How Should I Brush My Teeth?


Picking a toothbrush can be very confusing due to the high variety of dental cleaning products available. Keep in mind that soft bristles are probably the best option because they help protect the enamel integrity. Rubber accessories will not necessarily help you improve oral hygiene.

Contrary to popular belief, proper techniques of brushing are designed by dentists to help patients maintain their oral health. Regardless of the technique you use, remember to brush gently, always in front of the mirror to keep track and order of the areas cleaned.

Modified Stillman

One of the most popular techniques, preferred by dentists, is called Modified Stillman. It is indicated for adults and teenagers with healthy teeth and gums.

It consists in placing the brush 45 degrees to the gum surface, and sweeping the surfaces of teeth downward for the upper arch, and upward for the lower arch. The sweeping movement starts from the gum and it must be repeated 8 to 10 times per section. For the chewing surfaces, a rotatory movement for about 10 seconds removes debris and plaque.

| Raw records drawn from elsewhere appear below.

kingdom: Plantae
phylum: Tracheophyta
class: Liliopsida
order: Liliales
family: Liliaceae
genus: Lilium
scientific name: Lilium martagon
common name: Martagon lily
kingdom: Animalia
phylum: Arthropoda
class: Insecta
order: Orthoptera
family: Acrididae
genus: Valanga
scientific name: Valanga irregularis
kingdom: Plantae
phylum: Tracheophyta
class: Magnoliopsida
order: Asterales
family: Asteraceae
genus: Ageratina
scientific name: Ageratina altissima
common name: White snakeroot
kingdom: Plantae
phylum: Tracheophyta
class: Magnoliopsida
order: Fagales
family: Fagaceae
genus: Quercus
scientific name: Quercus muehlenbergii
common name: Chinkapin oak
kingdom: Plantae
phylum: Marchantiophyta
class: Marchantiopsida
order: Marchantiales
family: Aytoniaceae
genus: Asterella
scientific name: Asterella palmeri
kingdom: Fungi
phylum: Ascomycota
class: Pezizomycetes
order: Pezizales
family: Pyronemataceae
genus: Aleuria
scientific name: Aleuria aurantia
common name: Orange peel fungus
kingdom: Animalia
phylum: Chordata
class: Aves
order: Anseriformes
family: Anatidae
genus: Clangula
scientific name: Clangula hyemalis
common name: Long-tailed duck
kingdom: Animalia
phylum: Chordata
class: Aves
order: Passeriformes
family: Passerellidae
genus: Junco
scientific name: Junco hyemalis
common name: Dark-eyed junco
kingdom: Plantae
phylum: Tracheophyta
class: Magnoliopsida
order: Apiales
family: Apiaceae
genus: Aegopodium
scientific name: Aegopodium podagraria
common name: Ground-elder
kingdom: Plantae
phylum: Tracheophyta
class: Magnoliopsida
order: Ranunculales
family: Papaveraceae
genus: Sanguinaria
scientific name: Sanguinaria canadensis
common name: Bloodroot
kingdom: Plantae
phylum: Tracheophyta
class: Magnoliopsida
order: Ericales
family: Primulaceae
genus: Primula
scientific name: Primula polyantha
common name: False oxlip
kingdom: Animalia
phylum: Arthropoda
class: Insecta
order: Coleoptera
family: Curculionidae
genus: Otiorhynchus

It is important to maintain proper wrist movement to ensure efficient sweeping. Stillman technique also cleans the space between the teeth, however it does not rule out the use of dental floss.

Rotatory Technique

As the name states, the rotatory technique consists of brushing the surface of teeth and gums in a circular motion. This technique is recommended for patients at or below 12 years old.

Fones Tecnique

It is also known as Horizontal Technique. The toothbrush is placed horizontal and the bristles in 90 degrees to the tooth. The movement is back and forth and the same for the chewing surfaces.
This technique is recommended for individuals with compromised motor abilities, as well as small children.

Modified Bass Technique

Bass technique is useful for patients with gum disease. It consists of placing the toothbrush at 45 degrees to the margin of the gums, and pressuring slightly for the bristles to enter the space between the gum edge and the tooth (gingival sulcus). A vibrating movement is performed, followed by a sweeping similar to Stillman’s movement.

Charters Technique

This technique targets areas between teeth. The toothbrush is placed at 45 degrees to the surface of the tooth, followed by vibration and pressure allowing the bristles to clean the adjacent areas between teeth.

Brushing the tongue is very important as part of daily oral hygiene. The toothbrush must be placed horizontal, in a comfortable depth and the brushing is directed towards the outside only. This movement is repeated several times until the tongue looks pink and free of debris.